Start of Material provided

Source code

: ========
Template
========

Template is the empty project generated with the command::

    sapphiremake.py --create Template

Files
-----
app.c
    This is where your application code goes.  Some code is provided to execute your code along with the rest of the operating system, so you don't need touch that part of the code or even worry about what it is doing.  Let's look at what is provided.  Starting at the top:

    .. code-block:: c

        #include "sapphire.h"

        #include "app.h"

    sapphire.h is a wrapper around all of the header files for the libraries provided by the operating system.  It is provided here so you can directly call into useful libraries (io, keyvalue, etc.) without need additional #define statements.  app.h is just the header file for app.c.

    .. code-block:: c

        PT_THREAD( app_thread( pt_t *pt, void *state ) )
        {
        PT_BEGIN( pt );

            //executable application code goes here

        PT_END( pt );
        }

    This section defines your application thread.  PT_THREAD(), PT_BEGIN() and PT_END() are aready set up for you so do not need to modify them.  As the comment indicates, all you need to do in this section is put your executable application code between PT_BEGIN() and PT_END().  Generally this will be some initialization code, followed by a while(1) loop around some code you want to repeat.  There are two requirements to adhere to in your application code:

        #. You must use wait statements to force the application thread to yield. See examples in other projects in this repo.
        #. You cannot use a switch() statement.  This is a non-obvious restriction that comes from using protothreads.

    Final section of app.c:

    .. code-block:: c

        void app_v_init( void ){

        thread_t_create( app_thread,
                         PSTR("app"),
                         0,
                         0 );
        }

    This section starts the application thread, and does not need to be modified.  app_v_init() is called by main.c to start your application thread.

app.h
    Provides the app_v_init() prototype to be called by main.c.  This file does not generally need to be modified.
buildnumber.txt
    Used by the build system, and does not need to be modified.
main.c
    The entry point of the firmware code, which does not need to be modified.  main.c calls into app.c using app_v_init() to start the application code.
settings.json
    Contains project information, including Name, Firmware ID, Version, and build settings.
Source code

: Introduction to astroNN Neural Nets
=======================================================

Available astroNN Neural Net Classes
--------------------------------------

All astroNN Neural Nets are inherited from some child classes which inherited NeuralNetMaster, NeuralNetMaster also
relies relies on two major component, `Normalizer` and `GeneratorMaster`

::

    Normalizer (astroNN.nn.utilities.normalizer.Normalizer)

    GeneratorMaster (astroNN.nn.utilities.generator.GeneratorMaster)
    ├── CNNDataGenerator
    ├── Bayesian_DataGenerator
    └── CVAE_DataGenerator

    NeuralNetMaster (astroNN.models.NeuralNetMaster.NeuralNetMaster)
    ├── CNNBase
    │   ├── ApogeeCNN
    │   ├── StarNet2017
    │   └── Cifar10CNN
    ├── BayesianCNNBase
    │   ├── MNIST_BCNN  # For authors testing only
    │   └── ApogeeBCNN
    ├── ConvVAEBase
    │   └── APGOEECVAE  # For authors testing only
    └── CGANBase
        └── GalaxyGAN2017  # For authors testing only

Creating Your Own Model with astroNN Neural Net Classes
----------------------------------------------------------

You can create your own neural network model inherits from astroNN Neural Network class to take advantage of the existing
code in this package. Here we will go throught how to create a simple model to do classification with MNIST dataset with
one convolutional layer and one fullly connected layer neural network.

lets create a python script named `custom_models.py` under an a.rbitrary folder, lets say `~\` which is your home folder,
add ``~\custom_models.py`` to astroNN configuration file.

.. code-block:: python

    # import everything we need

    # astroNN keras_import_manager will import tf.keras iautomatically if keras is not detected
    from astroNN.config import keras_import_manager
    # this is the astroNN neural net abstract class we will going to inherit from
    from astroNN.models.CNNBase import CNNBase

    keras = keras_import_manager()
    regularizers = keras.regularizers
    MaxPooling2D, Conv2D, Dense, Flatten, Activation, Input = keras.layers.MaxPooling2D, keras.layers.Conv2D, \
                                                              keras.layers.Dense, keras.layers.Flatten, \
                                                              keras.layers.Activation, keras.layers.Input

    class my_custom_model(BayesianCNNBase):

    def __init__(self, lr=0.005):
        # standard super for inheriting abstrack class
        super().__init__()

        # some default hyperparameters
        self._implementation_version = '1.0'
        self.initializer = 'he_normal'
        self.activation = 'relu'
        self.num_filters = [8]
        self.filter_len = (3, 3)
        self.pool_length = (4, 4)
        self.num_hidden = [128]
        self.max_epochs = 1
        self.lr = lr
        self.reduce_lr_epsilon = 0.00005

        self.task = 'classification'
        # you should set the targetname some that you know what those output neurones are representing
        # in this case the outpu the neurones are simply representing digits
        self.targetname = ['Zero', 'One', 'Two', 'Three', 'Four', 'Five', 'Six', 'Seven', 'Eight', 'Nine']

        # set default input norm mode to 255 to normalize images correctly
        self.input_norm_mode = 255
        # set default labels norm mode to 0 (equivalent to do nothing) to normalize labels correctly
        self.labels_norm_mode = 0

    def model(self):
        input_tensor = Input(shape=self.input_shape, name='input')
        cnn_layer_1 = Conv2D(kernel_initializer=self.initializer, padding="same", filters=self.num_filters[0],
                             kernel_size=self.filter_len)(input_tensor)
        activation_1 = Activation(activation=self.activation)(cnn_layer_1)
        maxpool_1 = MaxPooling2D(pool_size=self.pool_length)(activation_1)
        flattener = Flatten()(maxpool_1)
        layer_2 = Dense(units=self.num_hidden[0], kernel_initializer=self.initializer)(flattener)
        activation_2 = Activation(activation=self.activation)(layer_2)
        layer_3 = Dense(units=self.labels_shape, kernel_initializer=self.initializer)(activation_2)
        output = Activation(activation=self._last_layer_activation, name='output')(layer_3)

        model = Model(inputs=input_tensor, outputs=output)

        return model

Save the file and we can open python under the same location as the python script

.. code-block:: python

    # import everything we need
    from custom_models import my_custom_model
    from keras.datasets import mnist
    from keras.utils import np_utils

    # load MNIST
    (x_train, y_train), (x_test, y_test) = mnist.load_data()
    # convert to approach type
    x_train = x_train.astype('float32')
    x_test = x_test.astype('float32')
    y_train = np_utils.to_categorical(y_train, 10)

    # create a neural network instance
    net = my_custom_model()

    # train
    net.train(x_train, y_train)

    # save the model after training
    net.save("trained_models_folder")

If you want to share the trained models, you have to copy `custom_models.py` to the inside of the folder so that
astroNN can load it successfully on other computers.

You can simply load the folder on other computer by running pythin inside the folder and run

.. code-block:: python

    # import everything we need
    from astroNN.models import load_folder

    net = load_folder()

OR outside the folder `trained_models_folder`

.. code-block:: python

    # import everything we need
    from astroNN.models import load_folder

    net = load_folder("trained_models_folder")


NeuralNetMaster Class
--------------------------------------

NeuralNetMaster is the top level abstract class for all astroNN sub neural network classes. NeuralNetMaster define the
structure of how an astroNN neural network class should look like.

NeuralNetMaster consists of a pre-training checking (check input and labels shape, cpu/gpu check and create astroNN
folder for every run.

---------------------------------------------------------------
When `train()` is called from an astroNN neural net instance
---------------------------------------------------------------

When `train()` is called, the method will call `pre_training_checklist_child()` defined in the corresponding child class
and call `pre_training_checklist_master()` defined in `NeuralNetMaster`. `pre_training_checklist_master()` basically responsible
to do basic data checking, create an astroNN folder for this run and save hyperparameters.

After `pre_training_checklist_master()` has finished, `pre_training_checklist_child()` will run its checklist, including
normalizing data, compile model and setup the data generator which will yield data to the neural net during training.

End of Material provided

■ Problem requirements:
Copy the records above exactly as they appear.

■ Answer section:
Source code

: ========
Template
========

Template is the empty project generated with the command::

    sapphiremake.py --create Template

Files
-----
app.c
    This is where your application code goes.  Some code is provided to execute your code along with the rest of the operating system, so you don't need touch that part of the code or even worry about what it is doing.  Let's look at what is provided.  Starting at the top:

    .. code-block:: c

        #include "sapphire.h"

        #include "app.h"

    sapphire.h is a wrapper around all of the header files for the libraries provided by the operating system.  It is provided here so you can directly call into useful libraries (io, keyvalue, etc.) without need additional #define statements.  app.h is just the header file for app.c.

    .. code-block:: c

        PT_THREAD( app_thread( pt_t *pt, void *state ) )
        {
        PT_BEGIN( pt );

            //executable application code goes here

        PT_END( pt );
        }

    This section defines your application thread.  PT_THREAD(), PT_BEGIN() and PT_END() are aready set up for you so do not need to modify them.  As the comment indicates, all you need to do in this section is put your executable application code between PT_BEGIN() and PT_END().  Generally this will be some initialization code, followed by a while(1) loop around some code you want to repeat.  There are two requirements to adhere to in your application code:

        #. You must use wait statements to force the application thread to yield. See examples in other projects in this repo.
        #. You cannot use a switch() statement.  This is a non-obvious restriction that comes from using protothreads.

    Final section of app.c:

    .. code-block:: c

        void app_v_init( void ){

        thread_t_create( app_thread,
                         PSTR("app"),
                         0,
                         0 );
        }

    This section starts the application thread, and does not need to be modified.  app_v_init() is called by main.c to start your application thread.

app.h
    Provides the app_v_init() prototype to be called by main.c.  This file does not generally need to be modified.
buildnumber.txt
    Used by the build system, and does not need to be modified.
main.c
    The entry point of the firmware code, which does not need to be modified.  main.c calls into app.c using app_v_init() to start the application code.
settings.json
    Contains project information, including Name, Firmware ID, Version, and build settings.
Source code

: Introduction to astroNN Neural Nets
=======================================================

Available astroNN Neural Net Classes
--------------------------------------

All astroNN Neural Nets are inherited from some child classes which inherited NeuralNetMaster, NeuralNetMaster also
relies relies on two major component, `Normalizer` and `GeneratorMaster`

::

    Normalizer (astroNN.nn.utilities.normalizer.Normalizer)

    GeneratorMaster (astroNN.nn.utilities.generator.GeneratorMaster)
    ├── CNNDataGenerator
    ├── Bayesian_DataGenerator
    └── CVAE_DataGenerator

    NeuralNetMaster (astroNN.models.NeuralNetMaster.NeuralNetMaster)
    ├── CNNBase
    │   ├── ApogeeCNN
    │   ├── StarNet2017
    │   └── Cifar10CNN
    ├── BayesianCNNBase
    │   ├── MNIST_BCNN  # For authors testing only
    │   └── ApogeeBCNN
    ├── ConvVAEBase
    │   └── APGOEECVAE  # For authors testing only
    └── CGANBase
        └── GalaxyGAN2017  # For authors testing only

Creating Your Own Model with astroNN Neural Net Classes
----------------------------------------------------------

You can create your own neural network model inherits from astroNN Neural Network class to take advantage of the existing
code in this package. Here we will go throught how to create a simple model to do classification with MNIST dataset with
one convolutional layer and one fullly connected layer neural network.

lets create a python script named `custom_models.py` under an a.rbitrary folder, lets say `~\` which is your home folder,
add ``~\custom_models.py`` to astroNN configuration file.

.. code-block:: python

    # import everything we need

    # astroNN keras_import_manager will import tf.keras iautomatically if keras is not detected
    from astroNN.config import keras_import_manager
    # this is the astroNN neural net abstract class we will going to inherit from
    from astroNN.models.CNNBase import CNNBase

    keras = keras_import_manager()
    regularizers = keras.regularizers
    MaxPooling2D, Conv2D, Dense, Flatten, Activation, Input = keras.layers.MaxPooling2D, keras.layers.Conv2D, \
                                                              keras.layers.Dense, keras.layers.Flatten, \
                                                              keras.layers.Activation, keras.layers.Input

    class my_custom_model(BayesianCNNBase):

    def __init__(self, lr=0.005):
        # standard super for inheriting abstrack class
        super().__init__()

        # some default hyperparameters
        self._implementation_version = '1.0'
        self.initializer = 'he_normal'
        self.activation = 'relu'
        self.num_filters = [8]
        self.filter_len = (3, 3)
        self.pool_length = (4, 4)
        self.num_hidden = [128]
        self.max_epochs = 1
        self.lr = lr
        self.reduce_lr_epsilon = 0.00005

        self.task = 'classification'
        # you should set the targetname some that you know what those output neurones are representing
        # in this case the outpu the neurones are simply representing digits
        self.targetname = ['Zero', 'One', 'Two', 'Three', 'Four', 'Five', 'Six', 'Seven', 'Eight', 'Nine']

        # set default input norm mode to 255 to normalize images correctly
        self.input_norm_mode = 255
        # set default labels norm mode to 0 (equivalent to do nothing) to normalize labels correctly
        self.labels_norm_mode = 0

    def model(self):
        input_tensor = Input(shape=self.input_shape, name='input')
        cnn_layer_1 = Conv2D(kernel_initializer=self.initializer, padding="same", filters=self.num_filters[0],
                             kernel_size=self.filter_len)(input_tensor)
        activation_1 = Activation(activation=self.activation)(cnn_layer_1)
        maxpool_1 = MaxPooling2D(pool_size=self.pool_length)(activation_1)
        flattener = Flatten()(maxpool_1)
        layer_2 = Dense(units=self.num_hidden[0], kernel_initializer=self.initializer)(flattener)
        activation_2 = Activation(activation=self.activation)(layer_2)
        layer_3 = Dense(units=self.labels_shape, kernel_initializer=self.initializer)(activation_2)
        output = Activation(activation=self._last_layer_activation, name='output')(layer_3)

        model = Model(inputs=input_tensor, outputs=output)

        return model

Save the file and we can open python under the same location as the python script

.. code-block:: python

    # import everything we need
    from custom_models import my_custom_model
    from keras.datasets import mnist
    from keras.utils import np_utils

    # load MNIST
    (x_train, y_train), (x_test, y_test) = mnist.load_data()
    # convert to approach type
    x_train = x_train.astype('float32')
    x_test = x_test.astype('float32')
    y_train = np_utils.to_categorical(y_train, 10)

    # create a neural network instance
    net = my_custom_model()

    # train
    net.train(x_train, y_train)

    # save the model after training
    net.save("trained_models_folder")

If you want to share the trained models, you have to copy `custom_models.py` to the inside of the folder so that
astroNN can load it successfully on other computers.

You can simply load the folder on other computer by running pythin inside the folder and run

.. code-block:: python

    # import everything we need
    from astroNN.models import load_folder

    net = load_folder()

OR outside the folder `trained_models_folder`

.. code-block:: python

    # import everything we need
    from astroNN.models import load_folder

    net = load_folder("trained_models_folder")


NeuralNetMaster Class
--------------------------------------

NeuralNetMaster is the top level abstract class for all astroNN sub neural network classes. NeuralNetMaster define the
structure of how an astroNN neural network class should look like.

NeuralNetMaster consists of a pre-training checking (check input and labels shape, cpu/gpu check and create astroNN
folder for every run.

---------------------------------------------------------------
When `train()` is called from an astroNN neural net instance
---------------------------------------------------------------

When `train()` is called, the method will call `pre_training_checklist_child()` defined in the corresponding child class
and call `pre_training_checklist_master()` defined in `NeuralNetMaster`. `pre_training_checklist_master()` basically responsible
to do basic data checking, create an astroNN folder for this run and save hyperparameters.

After `pre_training_checklist_master()` has finished, `pre_training_checklist_child()` will run its checklist, including
normalizing data, compile model and setup the data generator which will yield data to the neural net during training.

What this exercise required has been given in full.